Voice prints encrypted

Digital subscription television provider Austar has saved a potential $29 million by using a biometric-enhanced IVR ordering system instead of the more costly PSTN configuration used by its rival Foxtel.

The system allows the company's 619,000 customers to order movies, check and pay bills, and update security levels and personal details through a two-factor IVR authentication system which has recently been upgraded with overlaid voice biometrics.

Austar CIO and director of operations, Dean Walters, said the alternative solution, represented by Foxtel as the red button on its remote control, it would have blown budgets even though it is built on older PSTN techology.

Walters said it took 12 weeks to build the system compared to two years for the Foxtel solution.

He said the cost was $250,000 instead of $30 million to deploy the PSTN alternative.

"We needed to enable a customer to order in real time in a one-way communication environment and the [alternative] solution would cost about $70 for each install and we would need to send trucks to 650,000 houses," Walters said.

Customers ordering a movie enter a six digit code displayed on their televisions into the previously IVR-based system, as a secondary authentication measure along with customer details.

Walters decided to overlay voice biometric authentication in parallel with the IVR system to recruit early adopters of the technology to the faster service.

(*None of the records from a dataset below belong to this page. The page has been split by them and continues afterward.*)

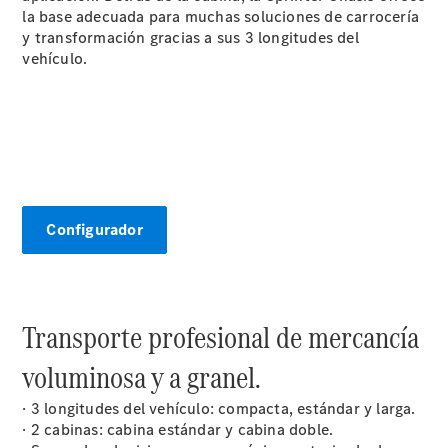
Nosotros
la base adecuada para muchas soluciones de carrocería
y transformación gracias a sus 3 longitudes del
vehículo.
Contacto
Star
Madrid.
Configurador
Quienes
somos.
Centros y
Horarios
Somos Van
Transporte profesional de mercancía
ProCenter
voluminosa y a granel.
Responsabilidad
Social
· 3 longitudes del vehículo: compacta, estándar y larga.
Corporativa
· 2 cabinas: cabina estándar y cabina doble.
Empresas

"We wanted to add some pizazz by adding natural voice biometrics, even though the system is simple and we are dealing with low-cost transactions," Walters said, who is an avid proponent of biometrics with fingerprint scanning on his laptop, BMW, and home residence.

The opt-in system allows users to beef-up account security by assigning authorized voice prints, after reciting number one to 10 to provide the Nuance Voice Authentication Engine with a broad voice sample.

Voice prints are encrypted and stored in a central CRM database in a statistical format, rather than as a vulnerable audio file, and links to the Caller Line Identification (CLI) to identify users in real time.

"We have about a 14 percent adoption rate and the system has about a 78 percent biometric voice match," Walters said, adding that users typically have between one to four voice prints per account.

According to Walters, the biometric system saves between 15 to 30 seconds per customer service call, which he says shows great potential for the contact centre industry.

"We have a long term view in which we may roll-out voice biometrics for our whole customer base, which would have massive benefits in time, functionality and increased security," he said.

Walters said the percentage of voice print matches would increase as users opt-in to the system.

This would make the system more robust and consequently wouldn't require a challenge-response mechanism to verify customers.